Search the records for "damit" and copy each line that holds it.

*** Opening of Supplied data ***

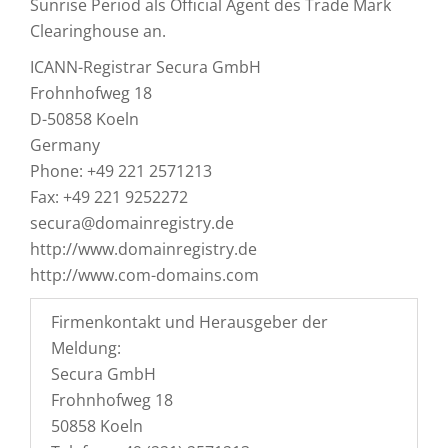
Sunrise Period als Official Agent des Trade Mark
Clearinghouse an.
ICANN-Registrar Secura GmbH
Frohnhofweg 18
D-50858 Koeln
Germany
Phone: +49 221 2571213
Fax: +49 221 9252272
secura@domainregistry.de
http://www.domainregistry.de
http://www.com-domains.com
Firmenkontakt und Herausgeber der
Meldung:
Secura GmbH
Frohnhofweg 18
50858 Koeln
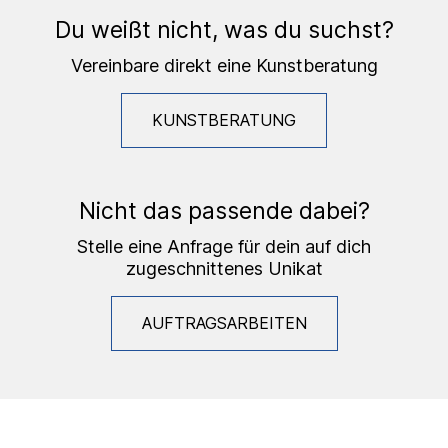
Du weißt nicht, was du suchst?
Vereinbare direkt eine Kunstberatung
KUNSTBERATUNG
Nicht das passende dabei?
Stelle eine Anfrage für dein auf dich
zugeschnittenes Unikat
AUFTRAGSARBEITEN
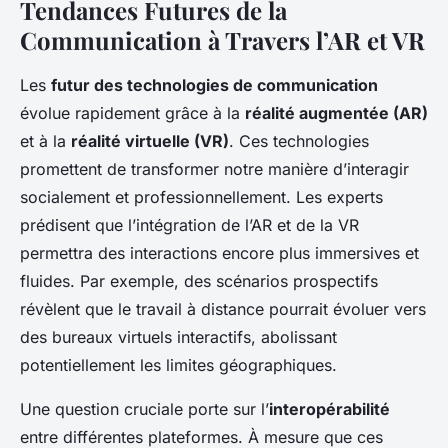
Tendances Futures de la
Communication à Travers l’AR et VR
Les
futur des technologies de communication
évolue rapidement grâce à la
réalité augmentée (AR)
et à la
réalité virtuelle (VR)
. Ces technologies
promettent de transformer notre manière d’interagir
socialement et professionnellement. Les experts
prédisent que l’intégration de l’AR et de la VR
permettra des interactions encore plus immersives et
fluides. Par exemple, des scénarios prospectifs
révèlent que le travail à distance pourrait évoluer vers
des bureaux virtuels interactifs, abolissant
potentiellement les limites géographiques.
Une question cruciale porte sur l’
interopérabilité
entre différentes plateformes. À mesure que ces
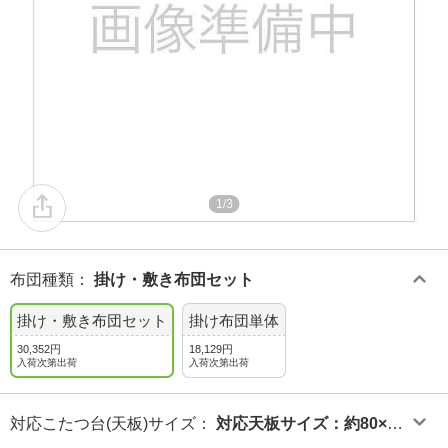
1/3
布団種類
：
掛け・敷き布団セット
掛け・敷き布団セット
掛け布団単体
30,352円
18,129円
入荷次第出荷
入荷次第出荷
対応こたつ台(天板)サイズ
：
対応天板サイズ：約80×12
0cm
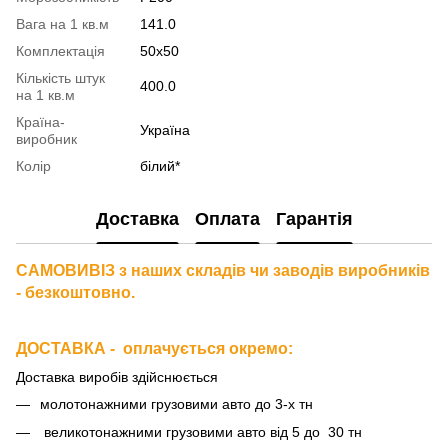
Вага на 1 кв.м
141.0
Комплектація
50x50
Кількість штук
400.0
на 1 кв.м
Країна-
Україна
виробник
Колір
білий*
Доставка
Оплата
Гарантія
САМОВИВІЗ з наших складів чи заводів виробників
- безкоштовно.
ДОСТАВКА - оплачується окремо
:
Доставка виробів здійснюється
молотонажними грузовими авто до 3-х тн
великотонажними грузовими авто від 5 до 30 тн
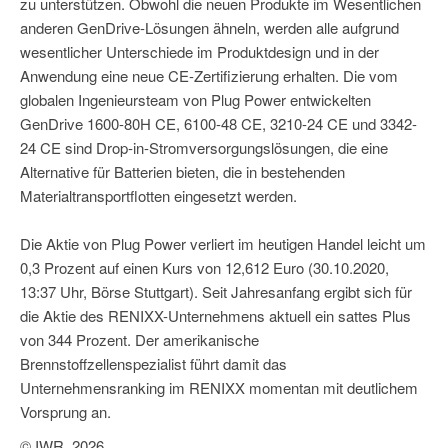
zu unterstützen. Obwohl die neuen Produkte im Wesentlichen
anderen GenDrive-Lösungen ähneln, werden alle aufgrund
wesentlicher Unterschiede im Produktdesign und in der
Anwendung eine neue CE-Zertifizierung erhalten. Die vom
globalen Ingenieursteam von Plug Power entwickelten
GenDrive 1600-80H CE, 6100-48 CE, 3210-24 CE und 3342-
24 CE sind Drop-in-Stromversorgungslösungen, die eine
Alternative für Batterien bieten, die in bestehenden
Materialtransportflotten eingesetzt werden.
Die Aktie von Plug Power verliert im heutigen Handel leicht um
0,3 Prozent auf einen Kurs von 12,612 Euro (30.10.2020,
13:37 Uhr, Börse Stuttgart). Seit Jahresanfang ergibt sich für
die Aktie des RENIXX-Unternehmens aktuell ein sattes Plus
von 344 Prozent. Der amerikanische
Brennstoffzellenspezialist führt damit das
Unternehmensranking im RENIXX momentan mit deutlichem
Vorsprung an.
© IWR, 2026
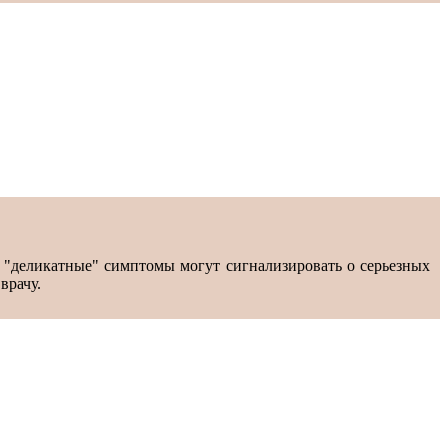
е "деликатные" симптомы могут сигнализировать о серьезных
врачу.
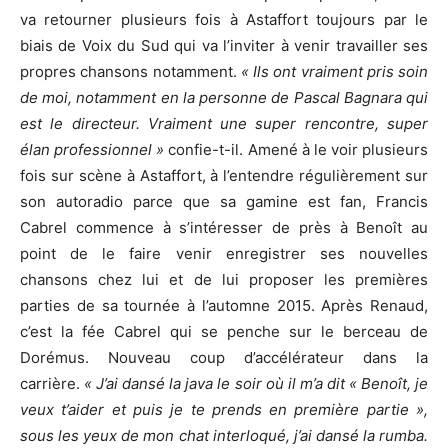
va retourner plusieurs fois à Astaffort toujours par le
biais de Voix du Sud qui va l’inviter à venir travailler ses
propres chansons notamment.
« Ils ont vraiment pris soin
de moi, notamment en la personne de Pascal Bagnara qui
est le directeur. Vraiment une super rencontre, super
élan professionnel »
confie-t-il. Amené à le voir plusieurs
fois sur scène à Astaffort, à l’entendre régulièrement sur
son autoradio parce que sa gamine est fan, Francis
Cabrel commence à s’intéresser de près à Benoît au
point de le faire venir enregistrer ses nouvelles
chansons chez lui et de lui proposer les premières
parties de sa tournée à l’automne 2015. Après Renaud,
c’est la fée Cabrel qui se penche sur le berceau de
Dorémus. Nouveau coup d’accélérateur dans la
carrière.
« J’ai dansé la java le soir où il m’a dit « Benoît, je
veux t’aider et puis je te prends en première partie »,
sous les yeux de mon chat interloqué, j’ai dansé la rumba.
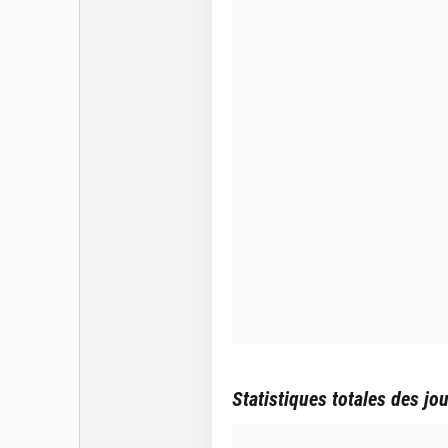
Statistiques totales des jo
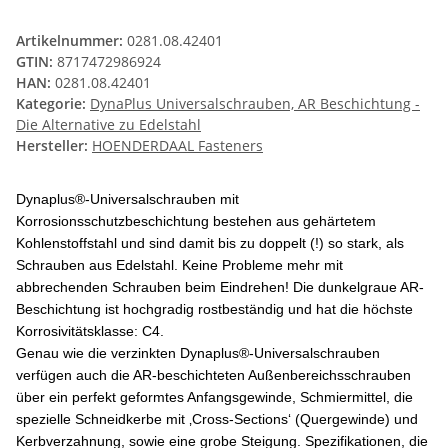
Artikelnummer:
0281.08.42401
GTIN:
8717472986924
HAN:
0281.08.42401
Kategorie:
DynaPlus Universalschrauben, AR Beschichtung -
Die Alternative zu Edelstahl
Hersteller:
HOENDERDAAL Fasteners
Dynaplus®-Universalschrauben mit
Korrosionsschutzbeschichtung bestehen aus gehärtetem
Kohlenstoffstahl und sind damit bis zu doppelt (!) so stark, als
Schrauben aus Edelstahl. Keine Probleme mehr mit
abbrechenden Schrauben beim Eindrehen! Die dunkelgraue AR-
Beschichtung ist hochgradig rostbeständig und hat die höchste
Korrosivitätsklasse: C4.
Genau wie die verzinkten Dynaplus®-Universalschrauben
verfügen auch die AR-beschichteten Außenbereichsschrauben
über ein perfekt geformtes Anfangsgewinde, Schmiermittel, die
spezielle Schneidkerbe mit ‚Cross-Sections‘ (Quergewinde) und
Kerbverzahnung, sowie eine grobe Steigung. Spezifikationen, die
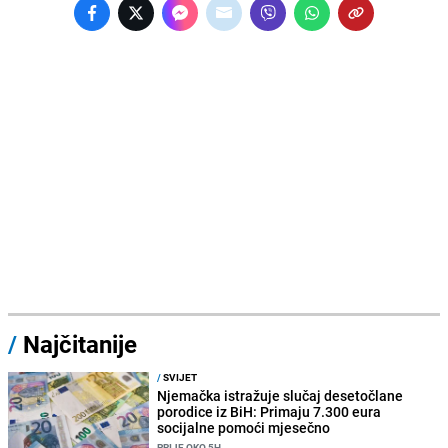
/
Najčitanije
/
SVIJET
Njemačka istražuje slučaj desetočlane
porodice iz BiH: Primaju 7.300 eura
socijalne pomoći mjesečno
PRIJE OKO 5H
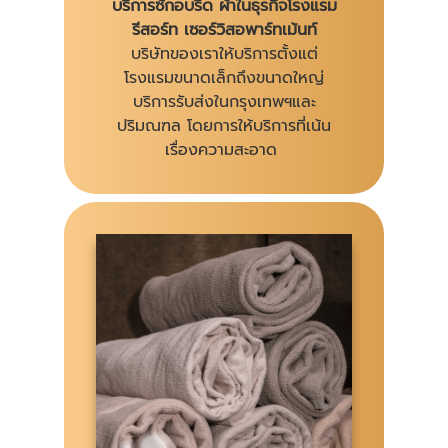
บริการซักอบรีด ผ้าในธุรกิจโรงแรม
รีสอร์ท เซอร์วิสอพาร์ทเม้นท์
บริษัทของเราให้บริการตั้งแต่
โรงแรมขนาดเล็กถึงขนาดใหญ่
บริการรับส่งในกรุงเทพฯและ
ปริมณฑล โดยการให้บริการที่เน้น
เรื่องความสะอาด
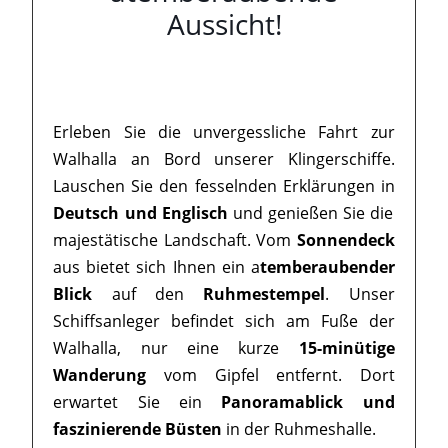
Aussicht!
Erleben Sie die unvergessliche Fahrt zur
Walhalla an Bord unserer Klingerschiffe.
Lauschen Sie den fesselnden Erklärungen in
Deutsch und Englisch
und genießen Sie die
majestätische Landschaft. Vom
Sonnendeck
aus bietet sich Ihnen ein a
temberaubender
Blick
auf den
Ruhmestempel
. Unser
Schiffsanleger befindet sich am Fuße der
Walhalla, nur eine kurze
15-minütige
Wanderung
vom Gipfel entfernt. Dort
erwartet Sie ein
Panoramablick und
faszinierende Büsten
in der Ruhmeshalle.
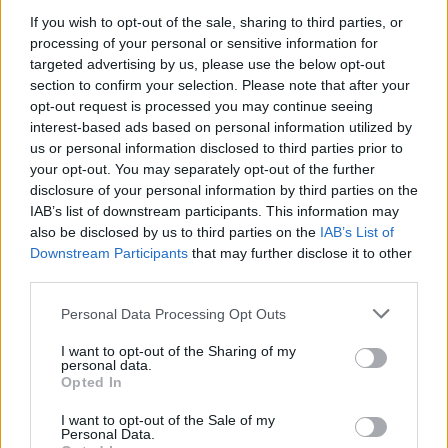
If you wish to opt-out of the sale, sharing to third parties, or
Sárika, adj szépen puszit a nagybácsidnak! Jajj, milyen
kis szégyenlős ez a Pistike! De vékony vagy! Számtalan
processing of your personal or sensitive information for
hasonló mondat hangzik el családi összejöveteleken,
targeted advertising by us, please use the below opt-out
ma már tudjuk, milyen károsak ezek. Te hagyod, hogy
section to confirm your selection. Please note that after your
egy életre megsérüljön a gyereked?
opt-out request is processed you may continue seeing
interest-based ads based on personal information utilized by
us or personal information disclosed to third parties prior to
your opt-out. You may separately opt-out of the further
disclosure of your personal information by third parties on the
IAB’s list of downstream participants. This information may
also be disclosed by us to third parties on the
IAB’s List of
Downstream Participants
that may further disclose it to other
third parties.
Please note that this website/app uses one or more Google
Personal Data Processing Opt Outs
services and may gather and store information including but
not limited to your visit or usage behaviour. You may click to
I want to opt-out of the Sharing of my
personal data.
grant or deny consent to Google and its third-party tags to
Opted In
use your data for below specified purposes in below Google
consent section.
I want to opt-out of the Sale of my
Personal Data.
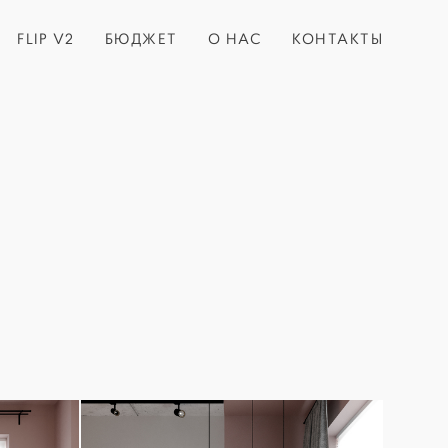
FLIP V2
БЮДЖЕТ
О НАС
КОНТАКТЫ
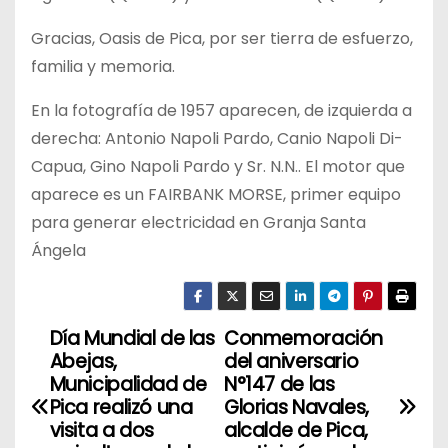
Gracias, Oasis de Pica, por ser tierra de esfuerzo,
familia y memoria.
En la fotografía de 1957 aparecen, de izquierda a
derecha: Antonio Napoli Pardo, Canio Napoli Di-
Capua, Gino Napoli Pardo y Sr. N.N.. El motor que
aparece es un FAIRBANK MORSE, primer equipo
para generar electricidad en Granja Santa
Ángela
Día Mundial de las
Conmemoración
N
Abejas,
del aniversario
a
Municipalidad de
N°147 de las
Pica realizó una
Glorias Navales,
v
visita a dos
alcalde de Pica,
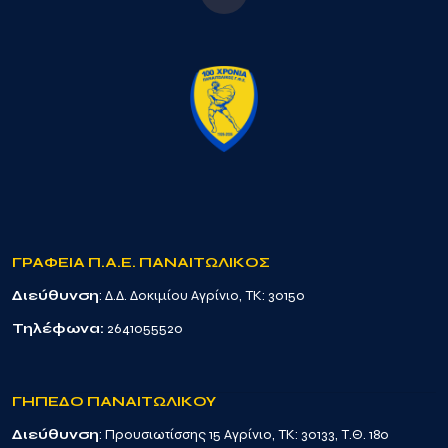
ΓΡΑΦΕΙΑ Π.Α.Ε. ΠΑΝΑΙΤΩΛΙΚΟΣ
Διεύθυνση
: Δ.Δ. Δοκιμίου Αγρίνιο, TK: 30150
Τηλέφωνα:
2641055520
ΓΗΠΕΔΟ ΠΑΝΑΙΤΩΛΙΚΟΥ
Διεύθυνση
: Προυσιωτίσσης 15 Αγρίνιο, TK: 30133, Τ.Θ. 180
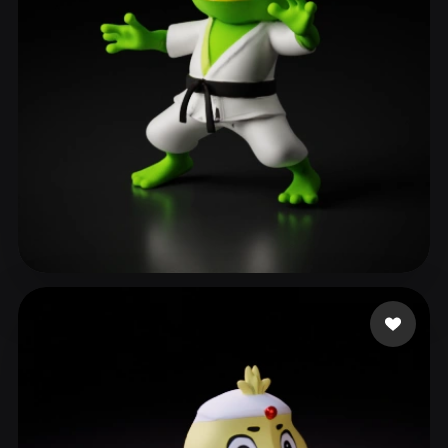
ComfyUI
21
スタイル
Abstract
Anime
Cartoon
Cel-Shaded
Fantasy
Flat
Gothic
Hand-Painted
Industrial
Isometric
Low Poly
Medieval
Minimalist
Modern
Organic
Photorealistic
137 いいね
Ronnebaum Chad
Pixel Art
Realistic
Retro
Stylized
Voxel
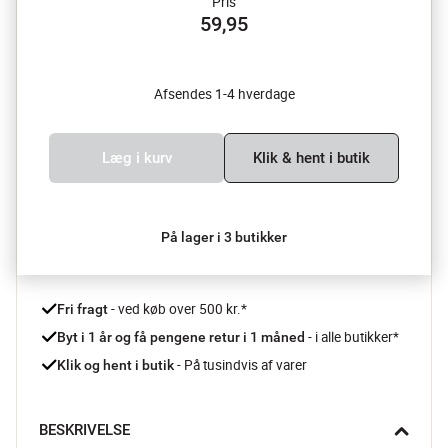
Pris
59,95
Afsendes 1-4 hverdage
Læg i kurv
Klik & hent i butik
På lager i 3 butikker
 - ved køb over 500 kr.*
Fri fragt
- i alle butikker*
Byt i 1 år og få pengene retur i 1 måned 
 - På tusindvis af varer
Klik og hent i butik
BESKRIVELSE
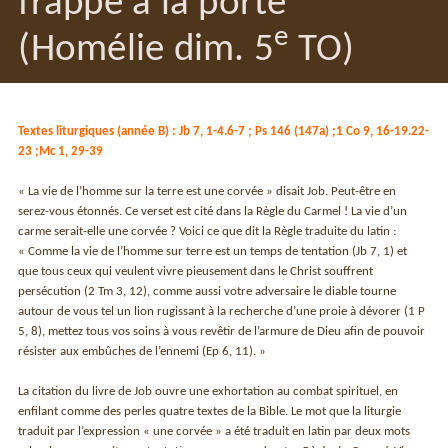
frappe à la porte
e
(Homélie dim. 5
TO)
Textes liturgiques (année B) : Jb 7, 1-4.6-7 ; Ps 146 (147a) ;1 Co 9, 16-19.22-
23 ;Mc 1, 29-39
« La vie de l’homme sur la terre est une corvée » disait Job. Peut-être en
serez-vous étonnés. Ce verset est cité dans la Règle du Carmel ! La vie d’un
carme serait-elle une corvée ? Voici ce que dit la Règle traduite du latin :
« Comme la vie de l’homme sur terre est un temps de tentation (Jb 7, 1) et
que tous ceux qui veulent vivre pieusement dans le Christ souffrent
persécution (2 Tm 3, 12), comme aussi votre adversaire le diable tourne
autour de vous tel un lion rugissant à la recherche d’une proie à dévorer (1 P
5, 8), mettez tous vos soins à vous revêtir de l’armure de Dieu afin de pouvoir
résister aux embûches de l’ennemi (Ep 6, 11). »
La citation du livre de Job ouvre une exhortation au combat spirituel, en
enfilant comme des perles quatre textes de la Bible. Le mot que la liturgie
traduit par l’expression « une corvée » a été traduit en latin par deux mots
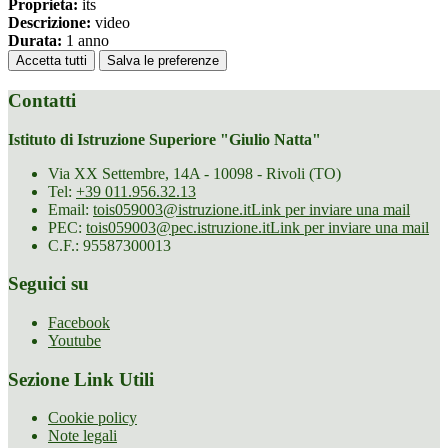
Proprieta:
its
Descrizione:
video
Durata:
1 anno
Accetta tutti
Salva le preferenze
Contatti
Istituto di Istruzione Superiore "Giulio Natta"
Via XX Settembre, 14A - 10098 - Rivoli (TO)
Tel:
+39 011.956.32.13
Email:
tois059003@istruzione.it
Link per inviare una mail
PEC:
tois059003@pec.istruzione.it
Link per inviare una mail
C.F.: 95587300013
Seguici su
Facebook
Youtube
Sezione Link Utili
Cookie policy
Note legali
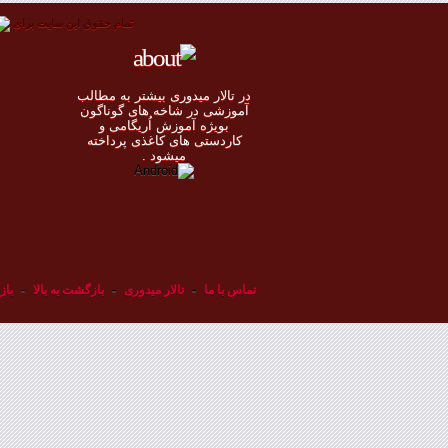
تمام حقوق اين سايت برای
در تالار میدوری بيشتر به مطالب
◄
آموزشی در شاخه های گوناگون
بویژه آموزش اُريگامی و
◄
کاردستی های کاغذی پرداخته
◄
ميشود .
◄
تماس با ما
-
تالار میدوری
-
بازگشت به بالا
-
باز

*** Close of Supplied data ***

Answer to the exercise:
Brennstoffzellenspezialist führt damit das
Kohlenstoffstahl und sind damit bis zu doppelt (!) so stark, als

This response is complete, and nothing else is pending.